New High-Rise Apartment Complex Near Cheonho Station in Seoul
- A towering high-rise apartment complex now dominates the landscape of Seoul's Gangdong District, rising over a strip of clinics, cafes, and restaurants just a 10-minute walk from Cheonho...
- The area, located in Cheonho-dong, was once home to one of the city's most prominent red-light districts.
- For some, the physical change to the neighborhood serves as a reminder of their own exclusion from the city's progress.
A towering high-rise apartment complex now dominates the landscape of Seoul’s Gangdong District, rising over a strip of clinics, cafes, and restaurants just a 10-minute walk from Cheonho Station. While the development represents a modern urban transformation, the project has left behind the women who once worked in the area’s red-light district, offering no clear path for those displaced by the redevelopment.
The area, located in Cheonho-dong, was once home to one of the city’s most prominent red-light districts. At its peak, the neighborhood housed more than 200 brothels before the district was shuttered in 2020 to make way for the residential complex that stands there today.
For some, the physical change to the neighborhood serves as a reminder of their own exclusion from the city’s progress. Park, a 46-year-old woman who worked as a sex worker in the area for eight years, describes the experience of looking at the current map of the district and recalling where her room and a local corner store once stood.
“I’d look at the map now and think, that was my room, there used to be a corner store there,” Park told The Korea Times. “I thought to myself, all these new homes going up and not one of them is mine.”
The redevelopment of Cheonho-dong is part of a broader pattern affecting several of Seoul’s best-known red-light districts, including Cheongnyangni 588 in Dongdaemun District and Miari Texas in Seongbuk District.
Legal Framework and Enforcement
The closure of these districts is the result of long-term legal shifts in South Korea. Prostitution was first criminalized in the country in 1961, but enforcement measures were significantly intensified decades later with the introduction of the Special Act on Prostitution in 2004.

Under the 2004 law, the legal consequences for those involved in the sex trade were expanded to target both the buyers and the operators. People who buy sex can face fines of up to 3 million won (approximately $2,049) or up to one year in prison. Brothel operators face much steeper penalties, including fines of up to 70 million won or prison sentences of up to seven years.
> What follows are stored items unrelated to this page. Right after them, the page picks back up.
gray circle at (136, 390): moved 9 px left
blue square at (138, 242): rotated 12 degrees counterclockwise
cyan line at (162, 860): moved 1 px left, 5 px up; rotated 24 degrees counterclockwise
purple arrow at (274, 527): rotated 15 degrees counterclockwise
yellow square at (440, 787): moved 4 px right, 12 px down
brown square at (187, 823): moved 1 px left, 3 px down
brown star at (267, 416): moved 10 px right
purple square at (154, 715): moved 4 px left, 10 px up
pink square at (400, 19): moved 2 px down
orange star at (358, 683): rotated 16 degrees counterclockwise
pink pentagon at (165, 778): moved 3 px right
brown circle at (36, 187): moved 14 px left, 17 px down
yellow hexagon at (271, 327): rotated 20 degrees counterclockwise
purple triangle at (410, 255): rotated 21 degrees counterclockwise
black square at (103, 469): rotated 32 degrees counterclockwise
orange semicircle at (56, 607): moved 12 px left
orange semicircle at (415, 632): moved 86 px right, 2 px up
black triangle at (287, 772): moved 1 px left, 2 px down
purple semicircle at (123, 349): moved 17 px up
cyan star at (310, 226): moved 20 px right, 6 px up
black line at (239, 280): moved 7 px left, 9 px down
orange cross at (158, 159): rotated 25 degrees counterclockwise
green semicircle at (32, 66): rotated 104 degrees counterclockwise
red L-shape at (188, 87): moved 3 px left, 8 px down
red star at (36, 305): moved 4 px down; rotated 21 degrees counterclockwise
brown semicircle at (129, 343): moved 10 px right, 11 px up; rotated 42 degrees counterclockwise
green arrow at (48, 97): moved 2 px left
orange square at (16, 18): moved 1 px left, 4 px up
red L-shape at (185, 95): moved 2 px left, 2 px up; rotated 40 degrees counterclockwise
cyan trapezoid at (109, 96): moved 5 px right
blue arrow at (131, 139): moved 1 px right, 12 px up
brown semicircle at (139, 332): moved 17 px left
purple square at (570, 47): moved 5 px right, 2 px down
Despite the enactment of the Special Act, some red-light districts continued to operate for several years. However, the viability of these physical locations began to decline as public awareness regarding prostitution changed and the industry shifted toward online channels to connect buyers, and sellers.

This shift in how sex work is accessed, combined with strengthened legal enforcement and urban redevelopment pressures, led to the eventual shuttering of districts like Cheonho-dong. While the removal of the brothels is framed as a step toward urban improvement, the transition has resulted in the displacement of the workers who previously occupied these spaces.
The transformation of the Gangdong District into a residential hub illustrates the tension between the city’s desire to remove undesirable facilities and the lack of social safety nets for the marginalized populations who worked within them. For women like Park, the high-rise apartments are not a sign of liberation, but a symbol of being left behind by the city’s redevelopment.